*Task goal*: Lay out the data as a Markdown table with the columns "No." and "Line", from its first line through the line containing "scientific name: Abaeis nicippe", both included. Give each line its own numbered row and leave out blank lines.

*Supplied records*:
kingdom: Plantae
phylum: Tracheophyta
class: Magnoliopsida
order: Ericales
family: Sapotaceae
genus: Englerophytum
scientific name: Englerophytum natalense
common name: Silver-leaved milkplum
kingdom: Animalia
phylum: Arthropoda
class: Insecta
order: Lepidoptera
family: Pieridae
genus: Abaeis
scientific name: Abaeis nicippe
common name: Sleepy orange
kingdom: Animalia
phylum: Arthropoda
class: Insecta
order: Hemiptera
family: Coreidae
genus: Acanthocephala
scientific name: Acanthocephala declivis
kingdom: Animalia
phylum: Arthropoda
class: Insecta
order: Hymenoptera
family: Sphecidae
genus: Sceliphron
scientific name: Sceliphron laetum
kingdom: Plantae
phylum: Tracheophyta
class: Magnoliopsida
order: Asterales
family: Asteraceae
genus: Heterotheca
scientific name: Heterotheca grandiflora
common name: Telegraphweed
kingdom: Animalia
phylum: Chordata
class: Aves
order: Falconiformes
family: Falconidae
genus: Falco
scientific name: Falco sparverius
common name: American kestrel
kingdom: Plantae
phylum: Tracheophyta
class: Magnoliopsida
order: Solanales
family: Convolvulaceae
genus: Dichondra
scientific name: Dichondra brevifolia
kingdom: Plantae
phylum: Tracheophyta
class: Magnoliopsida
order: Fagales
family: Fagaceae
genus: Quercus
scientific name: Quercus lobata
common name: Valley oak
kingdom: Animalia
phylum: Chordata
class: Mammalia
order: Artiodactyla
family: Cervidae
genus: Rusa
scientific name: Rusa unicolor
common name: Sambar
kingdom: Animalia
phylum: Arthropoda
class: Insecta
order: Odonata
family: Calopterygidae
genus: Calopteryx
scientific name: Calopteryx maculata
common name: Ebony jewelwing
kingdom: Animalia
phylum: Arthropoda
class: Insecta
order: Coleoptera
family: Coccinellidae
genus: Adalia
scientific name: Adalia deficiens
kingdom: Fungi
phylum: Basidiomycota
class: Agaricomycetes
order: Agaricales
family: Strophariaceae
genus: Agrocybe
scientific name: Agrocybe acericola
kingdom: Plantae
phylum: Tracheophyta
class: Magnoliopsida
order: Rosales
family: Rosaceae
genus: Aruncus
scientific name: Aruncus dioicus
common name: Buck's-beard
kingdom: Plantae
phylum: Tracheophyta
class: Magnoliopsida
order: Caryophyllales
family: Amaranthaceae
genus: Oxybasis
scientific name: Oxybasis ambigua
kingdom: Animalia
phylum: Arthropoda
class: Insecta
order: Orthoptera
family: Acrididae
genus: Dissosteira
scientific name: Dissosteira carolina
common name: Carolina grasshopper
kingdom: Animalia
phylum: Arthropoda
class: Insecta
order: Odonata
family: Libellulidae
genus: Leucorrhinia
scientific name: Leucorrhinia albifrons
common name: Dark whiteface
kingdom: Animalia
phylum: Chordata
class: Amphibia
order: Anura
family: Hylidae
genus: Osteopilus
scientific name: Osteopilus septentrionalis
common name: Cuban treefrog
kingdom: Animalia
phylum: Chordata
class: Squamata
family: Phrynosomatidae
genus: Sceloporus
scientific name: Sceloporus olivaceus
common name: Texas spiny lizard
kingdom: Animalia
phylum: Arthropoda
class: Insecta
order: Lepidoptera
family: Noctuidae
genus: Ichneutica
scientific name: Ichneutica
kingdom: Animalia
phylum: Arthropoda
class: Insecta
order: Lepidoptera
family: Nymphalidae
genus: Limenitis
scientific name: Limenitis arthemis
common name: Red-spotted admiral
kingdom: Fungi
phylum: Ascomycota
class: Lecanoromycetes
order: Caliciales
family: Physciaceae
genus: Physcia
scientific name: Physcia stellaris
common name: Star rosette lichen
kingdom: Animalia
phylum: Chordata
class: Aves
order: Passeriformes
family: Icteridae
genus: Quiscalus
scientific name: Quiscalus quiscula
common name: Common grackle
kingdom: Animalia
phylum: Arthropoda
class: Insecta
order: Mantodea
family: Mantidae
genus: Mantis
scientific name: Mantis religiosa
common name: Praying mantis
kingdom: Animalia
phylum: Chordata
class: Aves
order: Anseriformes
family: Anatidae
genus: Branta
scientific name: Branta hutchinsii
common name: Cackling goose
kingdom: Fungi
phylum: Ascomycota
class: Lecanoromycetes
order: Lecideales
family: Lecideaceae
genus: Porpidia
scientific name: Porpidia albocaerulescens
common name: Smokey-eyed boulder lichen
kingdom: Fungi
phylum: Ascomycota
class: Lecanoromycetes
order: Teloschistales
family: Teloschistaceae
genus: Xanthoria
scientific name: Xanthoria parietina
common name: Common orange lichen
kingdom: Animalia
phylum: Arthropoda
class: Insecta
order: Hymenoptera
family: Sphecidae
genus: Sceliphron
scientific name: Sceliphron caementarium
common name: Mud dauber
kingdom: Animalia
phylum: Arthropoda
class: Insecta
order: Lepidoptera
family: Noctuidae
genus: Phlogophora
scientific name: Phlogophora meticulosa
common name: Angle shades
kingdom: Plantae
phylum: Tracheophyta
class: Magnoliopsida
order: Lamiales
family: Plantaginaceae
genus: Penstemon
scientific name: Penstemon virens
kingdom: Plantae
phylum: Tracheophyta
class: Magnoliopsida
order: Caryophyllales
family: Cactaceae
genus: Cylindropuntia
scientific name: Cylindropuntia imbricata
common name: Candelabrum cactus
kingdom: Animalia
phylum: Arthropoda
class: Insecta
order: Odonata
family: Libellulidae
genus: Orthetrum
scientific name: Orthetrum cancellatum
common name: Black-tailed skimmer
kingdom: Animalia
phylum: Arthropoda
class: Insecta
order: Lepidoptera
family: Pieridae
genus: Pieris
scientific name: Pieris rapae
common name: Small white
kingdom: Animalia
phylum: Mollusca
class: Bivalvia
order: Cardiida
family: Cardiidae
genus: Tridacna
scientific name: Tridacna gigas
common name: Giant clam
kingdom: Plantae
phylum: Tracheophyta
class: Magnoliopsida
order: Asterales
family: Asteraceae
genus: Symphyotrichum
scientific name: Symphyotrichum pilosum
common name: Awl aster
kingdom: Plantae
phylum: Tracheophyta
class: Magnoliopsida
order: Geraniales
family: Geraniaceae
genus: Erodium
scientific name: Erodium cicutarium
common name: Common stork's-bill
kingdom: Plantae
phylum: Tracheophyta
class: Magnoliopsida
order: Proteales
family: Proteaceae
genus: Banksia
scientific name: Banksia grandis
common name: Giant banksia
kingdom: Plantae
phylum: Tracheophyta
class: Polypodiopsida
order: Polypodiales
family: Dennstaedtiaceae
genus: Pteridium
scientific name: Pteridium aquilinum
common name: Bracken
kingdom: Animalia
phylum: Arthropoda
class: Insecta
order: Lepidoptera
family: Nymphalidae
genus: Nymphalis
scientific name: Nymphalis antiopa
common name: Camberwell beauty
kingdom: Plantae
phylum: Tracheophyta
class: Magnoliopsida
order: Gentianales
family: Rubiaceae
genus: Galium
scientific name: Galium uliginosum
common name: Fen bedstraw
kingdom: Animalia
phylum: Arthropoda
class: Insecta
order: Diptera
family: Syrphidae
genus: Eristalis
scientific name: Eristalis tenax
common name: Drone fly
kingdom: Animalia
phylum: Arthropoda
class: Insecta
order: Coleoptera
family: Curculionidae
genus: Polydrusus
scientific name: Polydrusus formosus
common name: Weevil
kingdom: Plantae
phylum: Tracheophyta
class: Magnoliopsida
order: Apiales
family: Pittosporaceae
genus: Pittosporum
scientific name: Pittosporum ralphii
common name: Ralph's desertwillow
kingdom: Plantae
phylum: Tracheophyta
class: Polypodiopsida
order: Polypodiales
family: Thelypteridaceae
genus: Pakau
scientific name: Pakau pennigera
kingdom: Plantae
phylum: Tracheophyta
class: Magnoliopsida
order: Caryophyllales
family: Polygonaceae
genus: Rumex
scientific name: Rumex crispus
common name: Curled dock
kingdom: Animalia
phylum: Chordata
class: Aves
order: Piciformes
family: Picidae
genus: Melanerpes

*Solution for this problem*:
| No. | Line |
|---|---|
| 1 | kingdom: Plantae |
| 2 | phylum: Tracheophyta |
| 3 | class: Magnoliopsida |
| 4 | order: Ericales |
| 5 | family: Sapotaceae |
| 6 | genus: Englerophytum |
| 7 | scientific name: Englerophytum natalense |
| 8 | common name: Silver-leaved milkplum |
| 9 | kingdom: Animalia |
| 10 | phylum: Arthropoda |
| 11 | class: Insecta |
| 12 | order: Lepidoptera |
| 13 | family: Pieridae |
| 14 | genus: Abaeis |
| 15 | scientific name: Abaeis nicippe |